Quienes buscan el ambiente de una taberna tradicional con música en vivo deben dirigirse a Dalmatinski Podrum, un lugar querido desde 1961, famoso por su comida contundente, su encanto local y sus noches vibrantes.
Para una cena romántica bajo los árboles, el Restaurante Etno Fijaker, situado en el parque de Sombor, ofrece un hermoso jardín y un ambiente auténtico donde la tradición se encuentra con un hedonismo urbano y relajado.
Y cuando quieras ver la ciudad desde otro tiempo, súbete a un fijaker somborense y disfruta de las vistas de plazas, callejones y fachadas que pasan como escenas de una película antigua.
Arquitectura y atracciones de la ciudad
La naturaleza de las llanuras – el alma de Sombor
Sombor no termina en sus calles: se extiende hacia la vasta llanura y la red de brazos muertos del Danubio.
La Reserva Especial de la Naturaleza Gornje Podunavlje, parte de la Reserva de la Biosfera Bačko Podunavlje de la UNESCO, es una de las zonas húmedas más valiosas de Europa: un reino de aves, ciervos, barcas y viejos sauces. Aquí, la naturaleza no es un telón de fondo; es un escenario vivo que invita a la exploración: paseos en barco, rutas en bicicleta, caminatas guiadas, talleres de oficios tradicionales y visitas al Eco‑Centro Karapandža, todo ello formando parte de una experiencia inolvidable.
Para los amantes del turismo rural y de la vida auténtica de Vojvodina, pueblos como Bački Monoštor, Bezdan, Gradina, Čonoplja y Riđica ofrecen la tranquilidad de las granjas, noches de tamburitza, casas étnicas y festivales locales como Bodrog Fest y la competencia del Caldero de Sombor.
Aquí, la tamburitza no suena por tradición: suena porque la vida lo exige.
En Sombor, la comida se prepara con el corazón y se sazona con el alma. En la mesa de Ravangrad se encuentran la sencillez de la llanura panónica y la riqueza de la cocina de Bačka. Prueba el Lemeš kulen o el paprikaš de pato, saborea fideos con semillas de amapola o strudels de guindas, y a lo largo del Danubio busca el mejor estofado de pescado de la región.

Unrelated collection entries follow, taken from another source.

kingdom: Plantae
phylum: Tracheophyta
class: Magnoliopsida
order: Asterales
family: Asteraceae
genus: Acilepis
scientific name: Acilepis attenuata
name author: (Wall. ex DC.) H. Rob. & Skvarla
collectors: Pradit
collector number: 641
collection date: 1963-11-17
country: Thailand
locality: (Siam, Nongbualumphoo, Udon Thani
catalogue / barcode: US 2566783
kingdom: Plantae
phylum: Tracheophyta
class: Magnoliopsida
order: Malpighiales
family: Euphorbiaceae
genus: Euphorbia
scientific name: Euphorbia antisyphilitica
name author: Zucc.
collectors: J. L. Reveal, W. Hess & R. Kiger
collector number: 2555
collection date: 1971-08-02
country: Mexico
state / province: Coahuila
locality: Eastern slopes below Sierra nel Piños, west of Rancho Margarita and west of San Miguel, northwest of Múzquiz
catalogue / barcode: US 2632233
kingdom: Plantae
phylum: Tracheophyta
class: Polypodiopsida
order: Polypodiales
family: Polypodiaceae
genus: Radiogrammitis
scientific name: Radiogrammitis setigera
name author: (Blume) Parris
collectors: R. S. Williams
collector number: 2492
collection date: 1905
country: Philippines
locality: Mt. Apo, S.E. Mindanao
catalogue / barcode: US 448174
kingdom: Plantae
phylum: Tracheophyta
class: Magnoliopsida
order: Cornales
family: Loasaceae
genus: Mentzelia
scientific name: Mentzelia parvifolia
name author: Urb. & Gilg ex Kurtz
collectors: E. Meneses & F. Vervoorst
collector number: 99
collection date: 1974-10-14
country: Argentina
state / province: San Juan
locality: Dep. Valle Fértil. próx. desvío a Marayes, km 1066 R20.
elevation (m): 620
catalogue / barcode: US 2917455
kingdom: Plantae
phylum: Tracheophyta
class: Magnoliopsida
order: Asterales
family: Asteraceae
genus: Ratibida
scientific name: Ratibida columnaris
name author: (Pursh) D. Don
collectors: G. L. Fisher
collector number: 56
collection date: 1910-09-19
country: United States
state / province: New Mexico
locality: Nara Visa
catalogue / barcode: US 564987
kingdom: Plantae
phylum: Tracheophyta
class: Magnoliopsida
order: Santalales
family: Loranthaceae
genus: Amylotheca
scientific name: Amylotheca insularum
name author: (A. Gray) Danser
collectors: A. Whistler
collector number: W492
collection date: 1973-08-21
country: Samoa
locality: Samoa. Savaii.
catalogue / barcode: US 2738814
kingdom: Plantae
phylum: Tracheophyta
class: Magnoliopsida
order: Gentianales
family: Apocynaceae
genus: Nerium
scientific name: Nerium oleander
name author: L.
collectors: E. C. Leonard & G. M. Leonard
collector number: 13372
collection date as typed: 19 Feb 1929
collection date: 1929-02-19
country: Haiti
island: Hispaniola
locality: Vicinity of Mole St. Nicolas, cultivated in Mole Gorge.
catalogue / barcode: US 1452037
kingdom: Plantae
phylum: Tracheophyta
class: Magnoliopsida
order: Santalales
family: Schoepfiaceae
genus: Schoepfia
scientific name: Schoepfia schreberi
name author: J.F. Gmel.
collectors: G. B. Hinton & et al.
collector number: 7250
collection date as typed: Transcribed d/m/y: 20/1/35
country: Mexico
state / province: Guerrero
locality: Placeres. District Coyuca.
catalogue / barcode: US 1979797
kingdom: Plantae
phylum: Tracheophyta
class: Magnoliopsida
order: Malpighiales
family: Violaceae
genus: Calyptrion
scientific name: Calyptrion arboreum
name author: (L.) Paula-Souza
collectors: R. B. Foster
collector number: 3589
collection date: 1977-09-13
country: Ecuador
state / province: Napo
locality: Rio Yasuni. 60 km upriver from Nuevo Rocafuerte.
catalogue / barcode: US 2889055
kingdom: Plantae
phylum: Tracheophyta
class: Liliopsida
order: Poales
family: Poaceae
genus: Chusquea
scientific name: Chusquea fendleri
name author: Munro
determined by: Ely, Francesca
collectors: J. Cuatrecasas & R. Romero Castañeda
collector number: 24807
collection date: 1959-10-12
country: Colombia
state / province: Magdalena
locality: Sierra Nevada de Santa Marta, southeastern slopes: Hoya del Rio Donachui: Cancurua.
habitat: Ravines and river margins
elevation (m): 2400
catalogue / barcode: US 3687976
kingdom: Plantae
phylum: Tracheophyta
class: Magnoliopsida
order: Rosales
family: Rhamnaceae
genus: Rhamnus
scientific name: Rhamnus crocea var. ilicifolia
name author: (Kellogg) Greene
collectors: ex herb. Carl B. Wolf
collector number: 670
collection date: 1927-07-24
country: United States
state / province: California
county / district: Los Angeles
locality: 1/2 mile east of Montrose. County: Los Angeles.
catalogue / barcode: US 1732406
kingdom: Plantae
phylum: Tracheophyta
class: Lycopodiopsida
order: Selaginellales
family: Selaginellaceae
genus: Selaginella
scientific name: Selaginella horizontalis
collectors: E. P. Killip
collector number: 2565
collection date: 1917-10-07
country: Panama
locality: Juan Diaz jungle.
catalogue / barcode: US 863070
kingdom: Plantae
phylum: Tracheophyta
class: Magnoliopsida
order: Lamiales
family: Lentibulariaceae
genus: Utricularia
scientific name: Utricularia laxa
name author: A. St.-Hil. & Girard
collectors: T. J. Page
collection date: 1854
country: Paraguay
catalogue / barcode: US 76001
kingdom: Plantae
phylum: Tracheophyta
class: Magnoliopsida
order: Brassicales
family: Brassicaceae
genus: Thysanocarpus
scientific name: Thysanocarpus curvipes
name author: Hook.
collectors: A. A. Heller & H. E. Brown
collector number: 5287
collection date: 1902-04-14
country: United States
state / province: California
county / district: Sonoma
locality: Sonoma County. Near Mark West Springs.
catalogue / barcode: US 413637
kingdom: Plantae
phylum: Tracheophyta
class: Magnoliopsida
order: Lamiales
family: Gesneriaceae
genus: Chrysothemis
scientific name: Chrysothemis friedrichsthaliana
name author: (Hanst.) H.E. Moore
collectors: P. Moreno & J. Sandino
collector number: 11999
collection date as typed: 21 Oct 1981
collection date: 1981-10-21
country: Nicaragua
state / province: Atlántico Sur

Cada bocado tiene su propio ritmo, y cada cena termina con una copa de vino de Riđica y el sonido de los tamburitzeros saludando a la llanura.
Sabores de Sombor
Una ciudad recordada por el sentimiento
Sombor no es un destino al que se viene solo para ver – es una ciudad que se vive.
Sus calles, sus carruajes, las pinturas de Milan Konjović y el susurro de los plátanos crean una serenidad difícil de describir, pero fácil de recordar.
Esta es una ciudad donde cada fachada cuenta una historia, y cada sonrisa lleva el tono de una tamburitza.
Ven a Sombor – para sentir el ritmo de la llanura, el silencio que canta y la ciudad que te abrazará para siempre.